Cassatiezaak Oad vs Rabo krijgt venijnig staartje

De cassatiezaak Oad vs Rabo krijgt nog een venijnig juridisch staartje. MKB-juristen fronsen hun wenkbrauwen bij de mogelijke partijdigheid van de procureur-generaal van de Hoge Raad, die in zijn ‘Conclusie’ een streep zet door de vermeende schending van de bancaire zorgplicht bij het megabankroet van Oad in 2013. De rechter heeft dit PG-advies blind gevolgd zonder enige motivatie.

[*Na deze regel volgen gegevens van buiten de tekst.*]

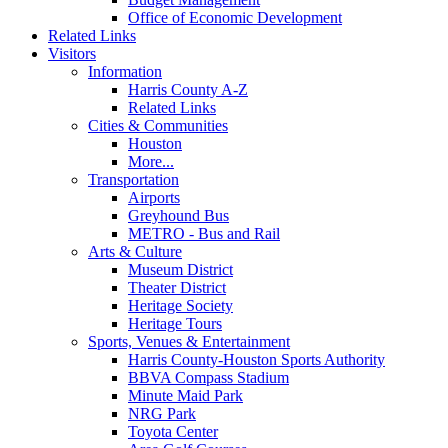
Office of Economic Development
Related Links
Visitors
Information
Harris County A-Z
Related Links
Cities & Communities
Houston
More...
Transportation
Airports
Greyhound Bus
METRO - Bus and Rail
Arts & Culture
Museum District
Theater District
Heritage Society
Heritage Tours
Sports, Venues & Entertainment
Harris County-Houston Sports Authority
BBVA Compass Stadium
Minute Maid Park
NRG Park
Toyota Center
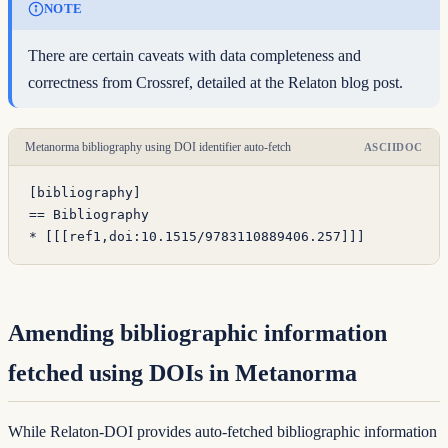
NOTE
There are certain caveats with data completeness and
correctness from Crossref, detailed at the
Relaton blog post
.
Metanorma bibliography using DOI identifier auto-fetch
ASCIIDOC
[bibliography]
== Bibliography
* [
[[
ref1,
doi:10.1515/9783110889406.257
]]
]
Amending bibliographic information
fetched using DOIs in Metanorma
While Relaton-DOI provides auto-fetched bibliographic information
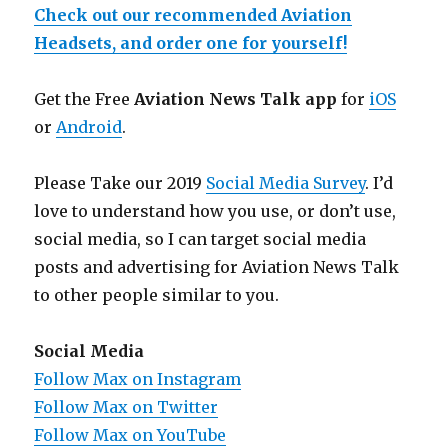
Check out our recommended Aviation
Headsets, and order one for yourself!
Get the Free
Aviation News Talk app
for
iOS
or
Android
.
Please Take our 2019
Social Media Survey
. I’d
love to understand how you use, or don’t use,
social media, so I can target social media
posts and advertising for Aviation News Talk
to other people similar to you.
Social Media
Follow Max on Instagram
Follow Max on Twitter
Follow Max on YouTube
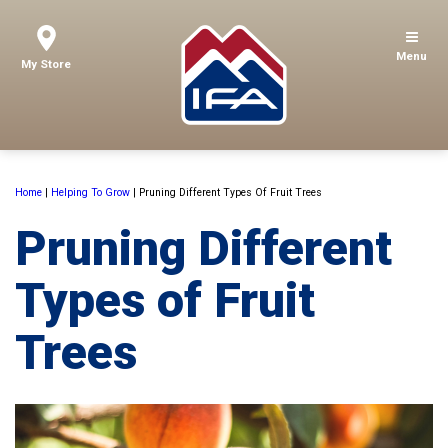
Menu
My Store
Home
|
Helping To Grow
|
Pruning Different Types Of Fruit Trees
Pruning Different
Types of Fruit
Trees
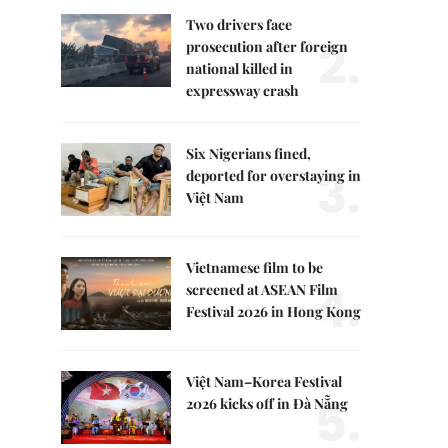
Two drivers face
2.
prosecution after foreign
national killed in
expressway crash
Six Nigerians fined,
3.
deported for overstaying in
Việt Nam
Vietnamese film to be
4.
screened at ASEAN Film
Festival 2026 in Hong Kong
Việt Nam–Korea Festival
5.
2026 kicks off in Đà Nẵng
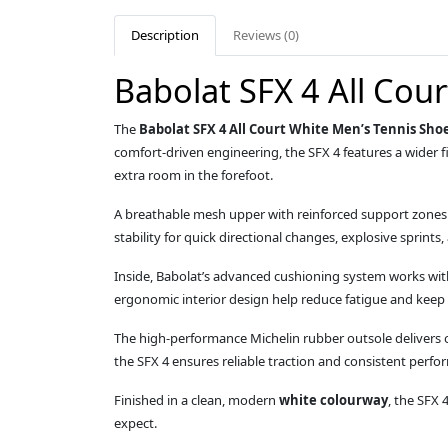
Description
Reviews (0)
Babolat SFX 4 All Cou
The
Babolat SFX 4 All Court White Men’s Tennis Sho
comfort‑driven engineering, the SFX 4 features a wider 
extra room in the forefoot.
A breathable mesh upper with reinforced support zones pr
stability for quick directional changes, explosive sprints
Inside, Babolat’s advanced cushioning system works wi
ergonomic interior design help reduce fatigue and keep
The high‑performance Michelin rubber outsole delivers ou
the SFX 4 ensures reliable traction and consistent perfo
Finished in a clean, modern
white colourway
, the SFX 
expect.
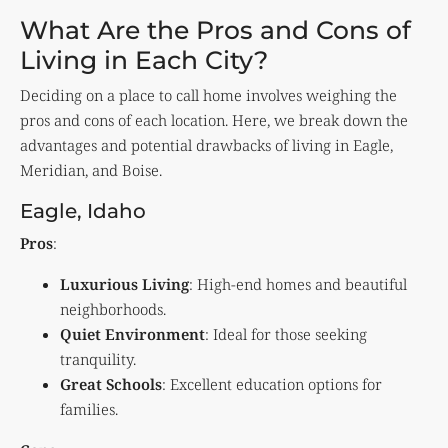
What Are the Pros and Cons of
Living in Each City?
Deciding on a place to call home involves weighing the
pros and cons of each location. Here, we break down the
advantages and potential drawbacks of living in Eagle,
Meridian, and Boise.
Eagle, Idaho
Pros
:
Luxurious Living
: High-end homes and beautiful
neighborhoods.
Quiet Environment
: Ideal for those seeking
tranquility.
Great Schools
: Excellent education options for
families.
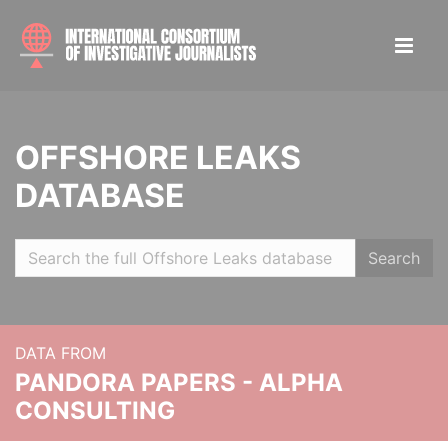
OFFSHORE LEAKS
DATABASE
Search
DATA FROM
PANDORA PAPERS - ALPHA
CONSULTING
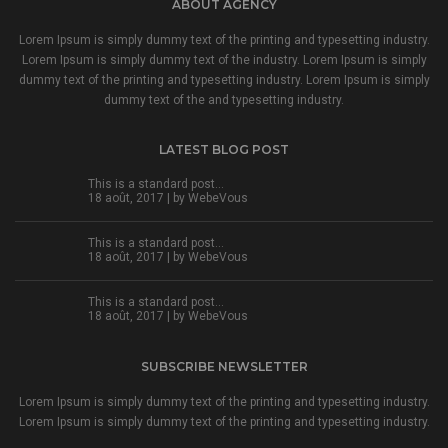
ABOUT AGENCY
Lorem Ipsum is simply dummy text of the printing and typesetting industry.
Lorem Ipsum is simply dummy text of the industry. Lorem Ipsum is simply
dummy text of the printing and typesetting industry. Lorem Ipsum is simply
dummy text of the and typesetting industry.
LATEST BLOG POST
This is a standard post…
18 août, 2017 | by
WebeVous
This is a standard post…
18 août, 2017 | by
WebeVous
This is a standard post…
18 août, 2017 | by
WebeVous
SUBSCRIBE NEWSLETTER
Lorem Ipsum is simply dummy text of the printing and typesetting industry.
Lorem Ipsum is simply dummy text of the printing and typesetting industry.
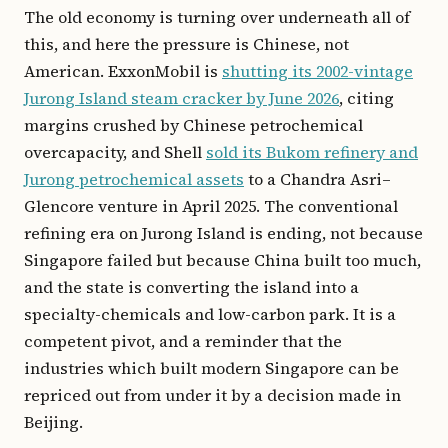
The old economy is turning over underneath all of
this, and here the pressure is Chinese, not
American. ExxonMobil is
shutting its 2002-vintage
Jurong Island steam cracker by June 2026
, citing
margins crushed by Chinese petrochemical
overcapacity, and Shell
sold its Bukom refinery and
Jurong petrochemical assets
to a Chandra Asri–
Glencore venture in April 2025. The conventional
refining era on Jurong Island is ending, not because
Singapore failed but because China built too much,
and the state is converting the island into a
specialty-chemicals and low-carbon park. It is a
competent pivot, and a reminder that the
industries which built modern Singapore can be
repriced out from under it by a decision made in
Beijing.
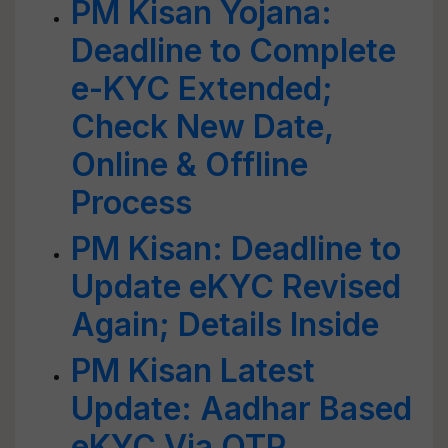
PM Kisan Yojana:
Deadline to Complete
e-KYC Extended;
Check New Date,
Online & Offline
Process
PM Kisan: Deadline to
Update eKYC Revised
Again; Details Inside
PM Kisan Latest
Update: Aadhar Based
eKYC Via OTP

De Twentse familie Ter Haar, destijds aandeelhouder van deze top-3 touroperator in Nederland, heeft met de curatoren altijd beweerd dat huisbankier Rabo onredelijk, ondeugdelijk, niet proportioneel en ook onrechtmatig heeft gehandeld, toen de kredietstekker eruit werd getrokken. Dit terwijl verkoop van het Oad-busbedrijf aan een groep Twentse investeerders nabij was. 

Er was nog een paar dagen nodig om de puntjes op de i te zetten. Door de deal zou de directie hebben kunnen voldoen aan de door de bank geëiste kapitaalinjectie. Die tijd werd Oad door de Rabo uit puur eigen belang niet meer gegund, waardoor het faillissement een feit was. Meer dan 1.500 mensen stonden op straat en de schade liep naar schatting tegen de 100 miljoen euro.

Oad was trouwe Raboklant
Ter Haar heeft, bijgestaan door de curatoren, twaalf jaar juridisch strijd gevoerd tegen de Rabo, waar Oad vele jaren trouwe klant was. Maar de rechtbank, het Hof en nu de Hoge Raad stellen eisers niet in het gelijk. De bank is volgens het gerechtelijke oordeel niet aansprakelijk voor het bankroet en de schade. Ter Haar had een vergoeding van rond de 70 miljoen geëist, vooral vanwege het schenden van de voor ondernemers zo belangrijke (wettelijke) zorgplicht. 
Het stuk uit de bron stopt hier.